## [YOUR OBJECTIVE]
Copy out the lines from the one with "Atividade de Grafos" up to and including the one with "## 2º Questão", keeping every character unchanged.

## [SUPPLIED DATA]

────────

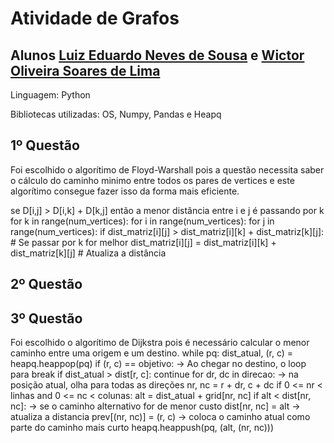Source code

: # Atividade de Grafos 

## Alunos [Luiz Eduardo Neves de Sousa](https://github.com/snowedz) e [Wictor Oliveira Soares de Lima](https://github.com/WictorSoares6)

Linguagem: Python

Bibliotecas utilizadas: OS, Numpy, Pandas e Heapq


## 1º Questão
Foi escolhido o algorítimo de Floyd-Warshall pois a questão necessita saber o cálculo do caminho minimo entre todos os pares de vertices
e este algorítimo consegue fazer isso da forma mais eficiente.

se D[i,j] > D[i,k] + D[k,j] então a menor distância entre i e j é passando por k
for k in range(num_vertices):
    for i in range(num_vertices):
        for j in range(num_vertices):
            if dist_matriz[i][j] > dist_matriz[i][k] + dist_matriz[k][j]: # Se passar por k for melhor
                dist_matriz[i][j] = dist_matriz[i][k] + dist_matriz[k][j] # Atualiza a distância


## 2º Questão


## 3º Questão
Foi escolhido o algorítimo de Dijkstra pois é necessário calcular o menor caminho entre uma origem e um destino.
    while pq: 
        dist_atual, (r, c) = heapq.heappop(pq)
        if (r, c) == objetivo: -> Ao chegar no destino, o loop para
            break
        if dist_atual > dist[r, c]:
            continue
        for dr, dc in direcao: -> na posição atual, olha para todas as direções
            nr, nc = r + dr, c + dc
            if 0 <= nr < linhas and 0 <= nc < colunas:
                alt = dist_atual + grid[nr, nc]
                if alt < dist[nr, nc]:  -> se o caminho alternativo for de menor custo
                    dist[nr, nc] = alt -> atualiza a distancia
                    prev[(nr, nc)] = (r, c) -> coloca o caminho atual como parte do caminho mais curto
                    heapq.heappush(pq, (alt, (nr, nc)))

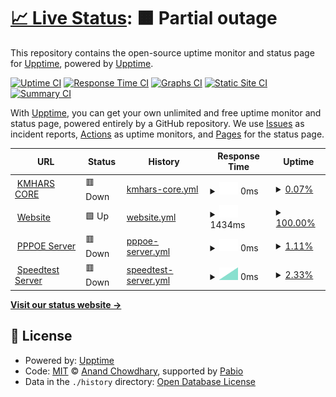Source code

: # [📈 Live Status](https://upptime.github.io/upptime): <!--live status--> **🟧 Partial outage**

This repository contains the open-source uptime monitor and status page for [Upptime](https://upptime.js.org), powered by [Upptime](https://github.com/upptime/upptime).

[![Uptime CI](https://github.com/upptime/upptime/workflows/Uptime%20CI/badge.svg)](https://github.com/upptime/upptime/actions?query=workflow%3A%22Uptime+CI%22)
[![Response Time CI](https://github.com/upptime/upptime/workflows/Response%20Time%20CI/badge.svg)](https://github.com/upptime/upptime/actions?query=workflow%3A%22Response+Time+CI%22)
[![Graphs CI](https://github.com/upptime/upptime/workflows/Graphs%20CI/badge.svg)](https://github.com/upptime/upptime/actions?query=workflow%3A%22Graphs+CI%22)
[![Static Site CI](https://github.com/upptime/upptime/workflows/Static%20Site%20CI/badge.svg)](https://github.com/upptime/upptime/actions?query=workflow%3A%22Static+Site+CI%22)
[![Summary CI](https://github.com/upptime/upptime/workflows/Summary%20CI/badge.svg)](https://github.com/upptime/upptime/actions?query=workflow%3A%22Summary+CI%22)

With [Upptime](https://upptime.js.org), you can get your own unlimited and free uptime monitor and status page, powered entirely by a GitHub repository. We use [Issues](https://github.com/upptime/upptime/issues) as incident reports, [Actions](https://github.com/upptime/upptime/actions) as uptime monitors, and [Pages](https://upptime.github.io/upptime) for the status page.

<!--start: status pages-->
<!-- This summary is generated by Upptime (https://github.com/upptime/upptime) -->
<!-- Do not edit this manually, your changes will be overwritten -->
<!-- prettier-ignore -->
| URL | Status | History | Response Time | Uptime |
| --- | ------ | ------- | ------------- | ------ |
| <img alt="" src="https://icons.duckduckgo.com/ip3/hdh08hzryd0.sn.mynetname.net.ico" height="13"> [KMHARS CORE](https://hdh08hzryd0.sn.mynetname.net) | 🟥 Down | [kmhars-core.yml](https://github.com/amin-IT/kmhars/commits/HEAD/history/kmhars-core.yml) | <details><summary><img alt="Response time graph" src="./graphs/kmhars-core/response-time-week.png" height="20"> 0ms</summary><br><a href="https://upptime.github.io/upptime/history/kmhars-core"><img alt="Response time 0" src="https://img.shields.io/endpoint?url=https%3A%2F%2Fraw.githubusercontent.com%2Famin-IT%2Fkmhars%2FHEAD%2Fapi%2Fkmhars-core%2Fresponse-time.json"></a><br><a href="https://upptime.github.io/upptime/history/kmhars-core"><img alt="24-hour response time 0" src="https://img.shields.io/endpoint?url=https%3A%2F%2Fraw.githubusercontent.com%2Famin-IT%2Fkmhars%2FHEAD%2Fapi%2Fkmhars-core%2Fresponse-time-day.json"></a><br><a href="https://upptime.github.io/upptime/history/kmhars-core"><img alt="7-day response time 0" src="https://img.shields.io/endpoint?url=https%3A%2F%2Fraw.githubusercontent.com%2Famin-IT%2Fkmhars%2FHEAD%2Fapi%2Fkmhars-core%2Fresponse-time-week.json"></a><br><a href="https://upptime.github.io/upptime/history/kmhars-core"><img alt="30-day response time 0" src="https://img.shields.io/endpoint?url=https%3A%2F%2Fraw.githubusercontent.com%2Famin-IT%2Fkmhars%2FHEAD%2Fapi%2Fkmhars-core%2Fresponse-time-month.json"></a><br><a href="https://upptime.github.io/upptime/history/kmhars-core"><img alt="1-year response time 0" src="https://img.shields.io/endpoint?url=https%3A%2F%2Fraw.githubusercontent.com%2Famin-IT%2Fkmhars%2FHEAD%2Fapi%2Fkmhars-core%2Fresponse-time-year.json"></a></details> | <details><summary><a href="https://upptime.github.io/upptime/history/kmhars-core">0.07%</a></summary><a href="https://upptime.github.io/upptime/history/kmhars-core"><img alt="All-time uptime 0.07%" src="https://img.shields.io/endpoint?url=https%3A%2F%2Fraw.githubusercontent.com%2Famin-IT%2Fkmhars%2FHEAD%2Fapi%2Fkmhars-core%2Fuptime.json"></a><br><a href="https://upptime.github.io/upptime/history/kmhars-core"><img alt="24-hour uptime 0.07%" src="https://img.shields.io/endpoint?url=https%3A%2F%2Fraw.githubusercontent.com%2Famin-IT%2Fkmhars%2FHEAD%2Fapi%2Fkmhars-core%2Fuptime-day.json"></a><br><a href="https://upptime.github.io/upptime/history/kmhars-core"><img alt="7-day uptime 0.07%" src="https://img.shields.io/endpoint?url=https%3A%2F%2Fraw.githubusercontent.com%2Famin-IT%2Fkmhars%2FHEAD%2Fapi%2Fkmhars-core%2Fuptime-week.json"></a><br><a href="https://upptime.github.io/upptime/history/kmhars-core"><img alt="30-day uptime 0.07%" src="https://img.shields.io/endpoint?url=https%3A%2F%2Fraw.githubusercontent.com%2Famin-IT%2Fkmhars%2FHEAD%2Fapi%2Fkmhars-core%2Fuptime-month.json"></a><br><a href="https://upptime.github.io/upptime/history/kmhars-core"><img alt="1-year uptime 0.07%" src="https://img.shields.io/endpoint?url=https%3A%2F%2Fraw.githubusercontent.com%2Famin-IT%2Fkmhars%2FHEAD%2Fapi%2Fkmhars-core%2Fuptime-year.json"></a></details>
| <img alt="" src="https://icons.duckduckgo.com/ip3/kmhars.com.ico" height="13"> [Website](https://kmhars.com) | 🟩 Up | [website.yml](https://github.com/amin-IT/kmhars/commits/HEAD/history/website.yml) | <details><summary><img alt="Response time graph" src="./graphs/website/response-time-week.png" height="20"> 1434ms</summary><br><a href="https://upptime.github.io/upptime/history/website"><img alt="Response time 1434" src="https://img.shields.io/endpoint?url=https%3A%2F%2Fraw.githubusercontent.com%2Famin-IT%2Fkmhars%2FHEAD%2Fapi%2Fwebsite%2Fresponse-time.json"></a><br><a href="https://upptime.github.io/upptime/history/website"><img alt="24-hour response time 1434" src="https://img.shields.io/endpoint?url=https%3A%2F%2Fraw.githubusercontent.com%2Famin-IT%2Fkmhars%2FHEAD%2Fapi%2Fwebsite%2Fresponse-time-day.json"></a><br><a href="https://upptime.github.io/upptime/history/website"><img alt="7-day response time 1434" src="https://img.shields.io/endpoint?url=https%3A%2F%2Fraw.githubusercontent.com%2Famin-IT%2Fkmhars%2FHEAD%2Fapi%2Fwebsite%2Fresponse-time-week.json"></a><br><a href="https://upptime.github.io/upptime/history/website"><img alt="30-day response time 1434" src="https://img.shields.io/endpoint?url=https%3A%2F%2Fraw.githubusercontent.com%2Famin-IT%2Fkmhars%2FHEAD%2Fapi%2Fwebsite%2Fresponse-time-month.json"></a><br><a href="https://upptime.github.io/upptime/history/website"><img alt="1-year response time 1434" src="https://img.shields.io/endpoint?url=https%3A%2F%2Fraw.githubusercontent.com%2Famin-IT%2Fkmhars%2FHEAD%2Fapi%2Fwebsite%2Fresponse-time-year.json"></a></details> | <details><summary><a href="https://upptime.github.io/upptime/history/website">100.00%</a></summary><a href="https://upptime.github.io/upptime/history/website"><img alt="All-time uptime 100.00%" src="https://img.shields.io/endpoint?url=https%3A%2F%2Fraw.githubusercontent.com%2Famin-IT%2Fkmhars%2FHEAD%2Fapi%2Fwebsite%2Fuptime.json"></a><br><a href="https://upptime.github.io/upptime/history/website"><img alt="24-hour uptime 100.00%" src="https://img.shields.io/endpoint?url=https%3A%2F%2Fraw.githubusercontent.com%2Famin-IT%2Fkmhars%2FHEAD%2Fapi%2Fwebsite%2Fuptime-day.json"></a><br><a href="https://upptime.github.io/upptime/history/website"><img alt="7-day uptime 100.00%" src="https://img.shields.io/endpoint?url=https%3A%2F%2Fraw.githubusercontent.com%2Famin-IT%2Fkmhars%2FHEAD%2Fapi%2Fwebsite%2Fuptime-week.json"></a><br><a href="https://upptime.github.io/upptime/history/website"><img alt="30-day uptime 100.00%" src="https://img.shields.io/endpoint?url=https%3A%2F%2Fraw.githubusercontent.com%2Famin-IT%2Fkmhars%2FHEAD%2Fapi%2Fwebsite%2Fuptime-month.json"></a><br><a href="https://upptime.github.io/upptime/history/website"><img alt="1-year uptime 100.00%" src="https://img.shields.io/endpoint?url=https%3A%2F%2Fraw.githubusercontent.com%2Famin-IT%2Fkmhars%2FHEAD%2Fapi%2Fwebsite%2Fuptime-year.json"></a></details>
| <img alt="" src="https://icons.duckduckgo.com/ip3/null.ico" height="13"> [PPPOE Server](https:/het094b3j1k.sn.mynetname.net) | 🟥 Down | [pppoe-server.yml](https://github.com/amin-IT/kmhars/commits/HEAD/history/pppoe-server.yml) | <details><summary><img alt="Response time graph" src="./graphs/pppoe-server/response-time-week.png" height="20"> 0ms</summary><br><a href="https://upptime.github.io/upptime/history/pppoe-server"><img alt="Response time 0" src="https://img.shields.io/endpoint?url=https%3A%2F%2Fraw.githubusercontent.com%2Famin-IT%2Fkmhars%2FHEAD%2Fapi%2Fpppoe-server%2Fresponse-time.json"></a><br><a href="https://upptime.github.io/upptime/history/pppoe-server"><img alt="24-hour response time 0" src="https://img.shields.io/endpoint?url=https%3A%2F%2Fraw.githubusercontent.com%2Famin-IT%2Fkmhars%2FHEAD%2Fapi%2Fpppoe-server%2Fresponse-time-day.json"></a><br><a href="https://upptime.github.io/upptime/history/pppoe-server"><img alt="7-day response time 0" src="https://img.shields.io/endpoint?url=https%3A%2F%2Fraw.githubusercontent.com%2Famin-IT%2Fkmhars%2FHEAD%2Fapi%2Fpppoe-server%2Fresponse-time-week.json"></a><br><a href="https://upptime.github.io/upptime/history/pppoe-server"><img alt="30-day response time 0" src="https://img.shields.io/endpoint?url=https%3A%2F%2Fraw.githubusercontent.com%2Famin-IT%2Fkmhars%2FHEAD%2Fapi%2Fpppoe-server%2Fresponse-time-month.json"></a><br><a href="https://upptime.github.io/upptime/history/pppoe-server"><img alt="1-year response time 0" src="https://img.shields.io/endpoint?url=https%3A%2F%2Fraw.githubusercontent.com%2Famin-IT%2Fkmhars%2FHEAD%2Fapi%2Fpppoe-server%2Fresponse-time-year.json"></a></details> | <details><summary><a href="https://upptime.github.io/upptime/history/pppoe-server">1.11%</a></summary><a href="https://upptime.github.io/upptime/history/pppoe-server"><img alt="All-time uptime 1.11%" src="https://img.shields.io/endpoint?url=https%3A%2F%2Fraw.githubusercontent.com%2Famin-IT%2Fkmhars%2FHEAD%2Fapi%2Fpppoe-server%2Fuptime.json"></a><br><a href="https://upptime.github.io/upptime/history/pppoe-server"><img alt="24-hour uptime 1.11%" src="https://img.shields.io/endpoint?url=https%3A%2F%2Fraw.githubusercontent.com%2Famin-IT%2Fkmhars%2FHEAD%2Fapi%2Fpppoe-server%2Fuptime-day.json"></a><br><a href="https://upptime.github.io/upptime/history/pppoe-server"><img alt="7-day uptime 1.11%" src="https://img.shields.io/endpoint?url=https%3A%2F%2Fraw.githubusercontent.com%2Famin-IT%2Fkmhars%2FHEAD%2Fapi%2Fpppoe-server%2Fuptime-week.json"></a><br><a href="https://upptime.github.io/upptime/history/pppoe-server"><img alt="30-day uptime 1.11%" src="https://img.shields.io/endpoint?url=https%3A%2F%2Fraw.githubusercontent.com%2Famin-IT%2Fkmhars%2FHEAD%2Fapi%2Fpppoe-server%2Fuptime-month.json"></a><br><a href="https://upptime.github.io/upptime/history/pppoe-server"><img alt="1-year uptime 1.11%" src="https://img.shields.io/endpoint?url=https%3A%2F%2Fraw.githubusercontent.com%2Famin-IT%2Fkmhars%2FHEAD%2Fapi%2Fpppoe-server%2Fuptime-year.json"></a></details>
| <img alt="" src="https://icons.duckduckgo.com/ip3/kmhars.ookla.databyte-network.com.ico" height="13"> [Speedtest Server](http://kmhars.ookla.databyte-network.com) | 🟥 Down | [speedtest-server.yml](https://github.com/amin-IT/kmhars/commits/HEAD/history/speedtest-server.yml) | <details><summary><img alt="Response time graph" src="./graphs/speedtest-server/response-time-week.png" height="20"> 0ms</summary><br><a href="https://upptime.github.io/upptime/history/speedtest-server"><img alt="Response time 0" src="https://img.shields.io/endpoint?url=https%3A%2F%2Fraw.githubusercontent.com%2Famin-IT%2Fkmhars%2FHEAD%2Fapi%2Fspeedtest-server%2Fresponse-time.json"></a><br><a href="https://upptime.github.io/upptime/history/speedtest-server"><img alt="24-hour response time 0" src="https://img.shields.io/endpoint?url=https%3A%2F%2Fraw.githubusercontent.com%2Famin-IT%2Fkmhars%2FHEAD%2Fapi%2Fspeedtest-server%2Fresponse-time-day.json"></a><br><a href="https://upptime.github.io/upptime/history/speedtest-server"><img alt="7-day response time 0" src="https://img.shields.io/endpoint?url=https%3A%2F%2Fraw.githubusercontent.com%2Famin-IT%2Fkmhars%2FHEAD%2Fapi%2Fspeedtest-server%2Fresponse-time-week.json"></a><br><a href="https://upptime.github.io/upptime/history/speedtest-server"><img alt="30-day response time 0" src="https://img.shields.io/endpoint?url=https%3A%2F%2Fraw.githubusercontent.com%2Famin-IT%2Fkmhars%2FHEAD%2Fapi%2Fspeedtest-server%2Fresponse-time-month.json"></a><br><a href="https://upptime.github.io/upptime/history/speedtest-server"><img alt="1-year response time 0" src="https://img.shields.io/endpoint?url=https%3A%2F%2Fraw.githubusercontent.com%2Famin-IT%2Fkmhars%2FHEAD%2Fapi%2Fspeedtest-server%2Fresponse-time-year.json"></a></details> | <details><summary><a href="https://upptime.github.io/upptime/history/speedtest-server">2.33%</a></summary><a href="https://upptime.github.io/upptime/history/speedtest-server"><img alt="All-time uptime 2.33%" src="https://img.shields.io/endpoint?url=https%3A%2F%2Fraw.githubusercontent.com%2Famin-IT%2Fkmhars%2FHEAD%2Fapi%2Fspeedtest-server%2Fuptime.json"></a><br><a href="https://upptime.github.io/upptime/history/speedtest-server"><img alt="24-hour uptime 2.33%" src="https://img.shields.io/endpoint?url=https%3A%2F%2Fraw.githubusercontent.com%2Famin-IT%2Fkmhars%2FHEAD%2Fapi%2Fspeedtest-server%2Fuptime-day.json"></a><br><a href="https://upptime.github.io/upptime/history/speedtest-server"><img alt="7-day uptime 2.33%" src="https://img.shields.io/endpoint?url=https%3A%2F%2Fraw.githubusercontent.com%2Famin-IT%2Fkmhars%2FHEAD%2Fapi%2Fspeedtest-server%2Fuptime-week.json"></a><br><a href="https://upptime.github.io/upptime/history/speedtest-server"><img alt="30-day uptime 2.33%" src="https://img.shields.io/endpoint?url=https%3A%2F%2Fraw.githubusercontent.com%2Famin-IT%2Fkmhars%2FHEAD%2Fapi%2Fspeedtest-server%2Fuptime-month.json"></a><br><a href="https://upptime.github.io/upptime/history/speedtest-server"><img alt="1-year uptime 2.33%" src="https://img.shields.io/endpoint?url=https%3A%2F%2Fraw.githubusercontent.com%2Famin-IT%2Fkmhars%2FHEAD%2Fapi%2Fspeedtest-server%2Fuptime-year.json"></a></details>

<!--end: status pages-->

[**Visit our status website →**](https://upptime.github.io/upptime)

## 📄 License

- Powered by: [Upptime](https://github.com/upptime/upptime)
- Code: [MIT](./LICENSE) © [Anand Chowdhary](https://anandchowdhary.com), supported by [Pabio](https://pabio.com)
- Data in the `./history` directory: [Open Database License](https://opendatacommons.org/licenses/odbl/1-0/)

────────

## [EXERCISE ANSWER]
: # Atividade de Grafos 

## Alunos [Luiz Eduardo Neves de Sousa](https://github.com/snowedz) e [Wictor Oliveira Soares de Lima](https://github.com/WictorSoares6)

Linguagem: Python

Bibliotecas utilizadas: OS, Numpy, Pandas e Heapq


## 1º Questão
Foi escolhido o algorítimo de Floyd-Warshall pois a questão necessita saber o cálculo do caminho minimo entre todos os pares de vertices
e este algorítimo consegue fazer isso da forma mais eficiente.

se D[i,j] > D[i,k] + D[k,j] então a menor distância entre i e j é passando por k
for k in range(num_vertices):
    for i in range(num_vertices):
        for j in range(num_vertices):
            if dist_matriz[i][j] > dist_matriz[i][k] + dist_matriz[k][j]: # Se passar por k for melhor
                dist_matriz[i][j] = dist_matriz[i][k] + dist_matriz[k][j] # Atualiza a distância


## 2º Questão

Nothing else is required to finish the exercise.